Here's a tidyr/dplyr approach. First I reshape to a long format with a row for each id/variable combination, with columns for each version. Then I can compare those for every pair at once, and reshape wide.
library(dplyr); library(tidyr)
non_binary <- c("smoke", "drink", "grades")
dat %>%
pivot_longer(-c(id.x:id.y),
names_to = c("var", ".value"),
names_pattern = "(.+).(.+)") %>%
mutate(match = if_else(var %in% non_binary, abs(x - y), 1L * (x == y))) %>%
mutate(col_name = paste(var, ifelse(var %in% non_binary, "diff", "match"), sep = "_")) %>%
select(-c(var:y)) %>%
pivot_wider(names_from = col_name, values_from = match)

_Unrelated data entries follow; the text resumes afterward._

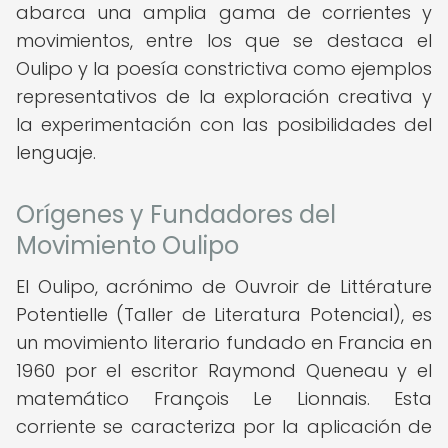
abarca una amplia gama de corrientes y
movimientos, entre los que se destaca el
Oulipo y la poesía constrictiva como ejemplos
representativos de la exploración creativa y
la experimentación con las posibilidades del
lenguaje.
Orígenes y Fundadores del
Movimiento Oulipo
El Oulipo, acrónimo de Ouvroir de Littérature
Potentielle (Taller de Literatura Potencial), es
un movimiento literario fundado en Francia en
1960 por el escritor Raymond Queneau y el
matemático François Le Lionnais. Esta
corriente se caracteriza por la aplicación de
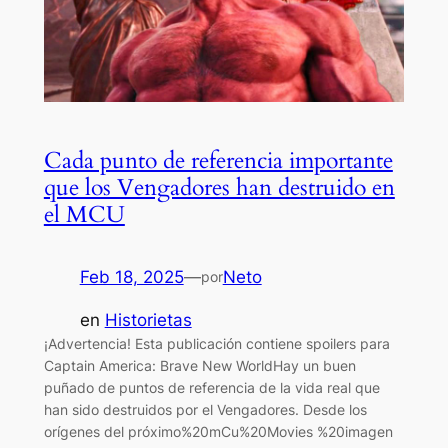
Cada punto de referencia importante
que los Vengadores han destruido en
el MCU
Feb 18, 2025
—
Neto
por
en
Historietas
¡Advertencia! Esta publicación contiene spoilers para
Captain America: Brave New WorldHay un buen
puñado de puntos de referencia de la vida real que
han sido destruidos por el Vengadores. Desde los
orígenes del próximo%20mCu%20Movies %20imagen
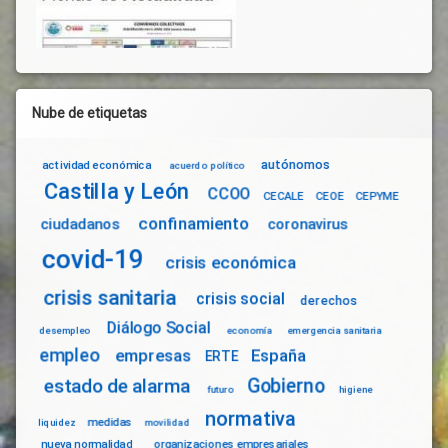
Nube de etiquetas
autónomos
actividad económica
acuerdo político
Castilla y León
CCOO
CECALE
CEOE
CEPYME
confinamiento
ciudadanos
coronavirus
covid-19
crisis económica
crisis sanitaria
crisis social
derechos
Diálogo Social
desempleo
economía
emergencia sanitaria
empleo
empresas
España
ERTE
Gobierno
estado de alarma
futuro
higiene
normativa
medidas
liquidez
movilidad
nueva normalidad
organizaciones empresariales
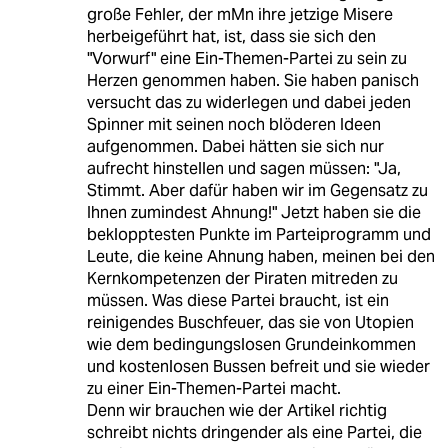
große Fehler, der mMn ihre jetzige Misere
herbeigeführt hat, ist, dass sie sich den
"Vorwurf" eine Ein-Themen-Partei zu sein zu
Herzen genommen haben. Sie haben panisch
versucht das zu widerlegen und dabei jeden
Spinner mit seinen noch blöderen Ideen
aufgenommen. Dabei hätten sie sich nur
aufrecht hinstellen und sagen müssen: "Ja,
Stimmt. Aber dafür haben wir im Gegensatz zu
Ihnen zumindest Ahnung!" Jetzt haben sie die
beklopptesten Punkte im Parteiprogramm und
Leute, die keine Ahnung haben, meinen bei den
Kernkompetenzen der Piraten mitreden zu
müssen. Was diese Partei braucht, ist ein
reinigendes Buschfeuer, das sie von Utopien
wie dem bedingungslosen Grundeinkommen
und kostenlosen Bussen befreit und sie wieder
zu einer Ein-Themen-Partei macht.
Denn wir brauchen wie der Artikel richtig
schreibt nichts dringender als eine Partei, die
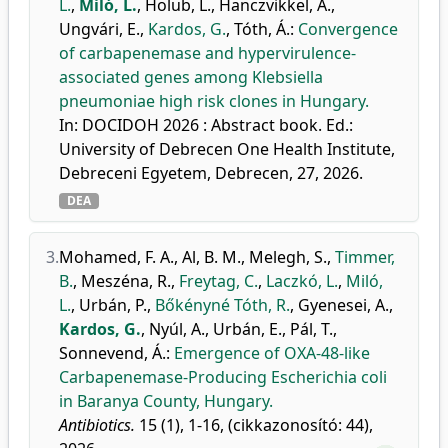
L.
,
Miló, L.
,
Holub, L.
,
Hanczvikkel, A.
,
Ungvári, E.
,
Kardos, G.
,
Tóth, Á.
:
Convergence
of carbapenemase and hypervirulence-
associated genes among Klebsiella
pneumoniae high risk clones in Hungary.
In: DOCIDOH 2026 : Abstract book. Ed.:
University of Debrecen One Health Institute,
Debreceni Egyetem, Debrecen, 27, 2026.
DEA
3.
Mohamed, F. A.
,
Al, B. M.
,
Melegh, S.
,
Timmer,
B.
,
Meszéna, R.
,
Freytag, C.
,
Laczkó, L.
,
Miló,
L.
,
Urbán, P.
,
Bőkényné Tóth, R.
,
Gyenesei, A.
,
Kardos, G.
,
Nyúl, A.
,
Urbán, E.
,
Pál, T.
,
Sonnevend, Á.
:
Emergence of OXA-48-like
Carbapenemase-Producing Escherichia coli
in Baranya County, Hungary.
Antibiotics.
15 (1), 1-16, (cikkazonosító: 44),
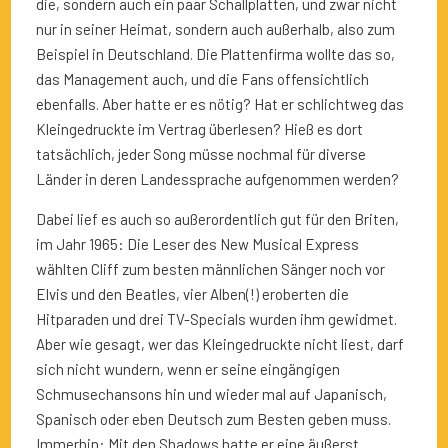
die, sondern auch ein paar Schallplatten, und zwar nicht
nur in seiner Heimat, sondern auch außerhalb, also zum
Beispiel in Deutschland. Die Plattenfirma wollte das so,
das Management auch, und die Fans offensichtlich
ebenfalls. Aber hatte er es nötig? Hat er schlichtweg das
Kleingedruckte im Vertrag überlesen? Hieß es dort
tatsächlich, jeder Song müsse nochmal für diverse
Länder in deren Landessprache aufgenommen werden?
Dabei lief es auch so außerordentlich gut für den Briten,
im Jahr 1965: Die Leser des New Musical Express
wählten Cliff zum besten männlichen Sänger noch vor
Elvis und den Beatles, vier Alben(!) eroberten die
Hitparaden und drei TV-Specials wurden ihm gewidmet.
Aber wie gesagt, wer das Kleingedruckte nicht liest, darf
sich nicht wundern, wenn er seine eingängigen
Schmusechansons hin und wieder mal auf Japanisch,
Spanisch oder eben Deutsch zum Besten geben muss.
Immerhin: Mit den Shadows hatte er eine äußerst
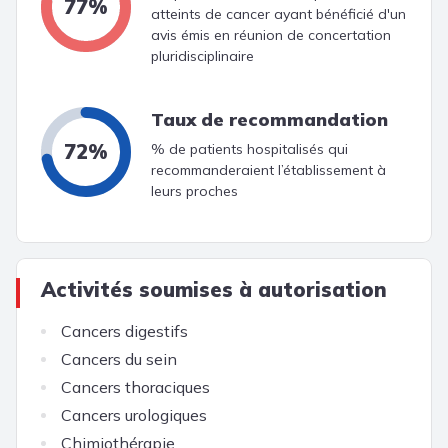
77%
atteints de cancer ayant bénéficié d'un
avis émis en réunion de concertation
pluridisciplinaire
Taux de recommandation
72%
% de patients hospitalisés qui
recommanderaient l’établissement à
leurs proches
Activités soumises à autorisation
Cancers digestifs
Cancers du sein
Cancers thoraciques
Cancers urologiques
Chimiothérapie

Result, which could be appended to original data:
# A tibble: 5 x 7
id.x id.y male_match smoke_diff drink_diff everfight_match grades_diff
<int> <int> <int> <int> <int> <int> <int>
1 1 6 1 0 3 0 1
2 2 7 1 0 1 0 1
3 3 8 0 0 2 1 1
4 4 9 1 1 1 0 1
5 5 10 1 2 3 1 0
We can use tidyverse with across which can do this with dplyr/stringr packages alone i.e. loop across the .x columns of 'male', 'everfight', then get the value of the corresponding .y columns to create the binary column, similarly do this on the other columns, and get the absolute difference. In the .names, replace the column name by making use of str_replace
library(dplyr)
library(stringr)
dat %>%
mutate(across(c(male.x, everfight.x ),
~ +(. == get(str_replace(cur_column(), 'x$', 'y'))),
.names = "{str_replace(.col, '.x', '_match')}"),
across(c(smoke.x, drink.x, grades.x),
~
abs(. - get(str_replace(cur_column(), 'x$', 'y'))),
.names = "{str_replace(.col, '.x', '_diff')}"))
-output
id.x id.y male.x smoke.x drink.x everfight.x grades.x male.y smoke.y drink.y everfight.y grades.y male_match everfight_match smoke_diff drink_diff grades_diff
1 1 6 0 2 4 1 3 0 2 1 0 2 1 0 0 3 1
2 2 7 0 2 4 0 5 0 2 3 1 4 1 0 0 1 1
3 3 8 1 4 4 1 2 0 4 2 1 1 0 1 0 2 1
4 4 9 0 2 3 1 2 0 3 2 0 1 1 0 1 1 1
5 5 10 1 2 4 0 4 1 4 1 0 4 1 1 2 3 0
Or may do this in a single across as well
dat %>%
mutate(across(ends_with('.x'), ~ {
other <- get(str_replace(cur_column(), 'x$', 'y'))
if(all(. %in% c(0, 1)) ) +(. == other) else abs(. - other)
}, .names = "{str_replace(.col, '.x', '_diff')}"))